An automatic AI system developed by Alder Hey clinicians and researchers from the Universities of Manchester and Liverpool have received a £1.2 million grant from the NIHR Invention for Innovation programme.
The system automates x-ray interpretation, data capture, and monitoring, with an AI algorithm trained on thousands of x-ray images that is capable of locating hip bone outlines and detecting cases where dislocation is beginning to happen. In testing, Alder Hey reports that it has performed similarly to human medical experts in terms of accuracy, whilst taking “a fraction of the time” on the analysis.
Professor Daniel Perry, a surgeon at Alder Hey Children’s NHS Foundation Trust, said: “AI will revolutionise the care we provide, enhance diagnostics and care pathways and free up time for our clinicians to do what they do best: caring for our children and young people. This is a great example – a practical tool directly focused on better care for children with cerebral palsy.”
Manchester Imaging Ltd will now look to take the AI algorithm and build it into a medical device to be integrated into hospital systems, with the intention of making it easier for clinicians to use in identifying where preventative intervention is needed.

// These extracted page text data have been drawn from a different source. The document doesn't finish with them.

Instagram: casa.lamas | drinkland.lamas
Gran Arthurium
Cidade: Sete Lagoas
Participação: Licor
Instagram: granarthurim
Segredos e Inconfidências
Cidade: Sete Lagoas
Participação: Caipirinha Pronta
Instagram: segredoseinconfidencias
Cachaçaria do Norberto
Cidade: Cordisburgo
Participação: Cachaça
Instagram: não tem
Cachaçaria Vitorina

According to Alder Hey, using the tool to process thousands of images will enable x-ray data to be automatically entered into the Cerebral Palsy Integrated Pathway database, supporting new research to better understand the disease and its monitoring.
Professor Timothy Cootes, a researcher on the project, spoke of hopes that the automation of the process will help boost standardisation and ensure that the Cerebral Palsy Integrated Pathway can be “fully integrated throughout the NHS”.
Wider trend: AI in health and care
HTN was joined by Neill Crump, digital strategy director at The Dudley Group NHS Foundation Trust, and Lee Rickles, CIO at Humber Teaching NHS Foundation Trust, to discuss practical steps health and care organisations can take to prepare for AI. Neill and Lee shared details of their current work and their journey to date, best practices, learnings, challenges, and the opportunities that lie ahead.
The Medicines and Healthcare products Regulatory Agency has issued a call for evidence on the regulation of AI in healthcare, asking members of the public, clinicians, industry, and healthcare providers to share their views on the modernisation of AI rules, keeping patients safe as AI evolves, and the distribution of responsibilities between regulators, companies, healthcare organisations, and individuals. In particular, views are sought on the UK’s current framework for regulating AI in healthcare and how it may need to be improved to “ensure fast access to safe and effective AI medical devices”, as well as on approaches to check safety once AI medical devices are in use, and how responsibility and liability are split between different parties involved in their deployment.
The co-founder of health data startup, Torch, has shared that the company has been acquired by OpenAI for a sum of “$100m+”. Outlining the mission to provide healthcare “for a billion people, for free”, Aoun says integrating that work into the AI used by billions every day “makes that dream a reality”. According to the Torch website, the startup is focused on connecting health data from a wide range of sources and offering answers to common health questions using AI.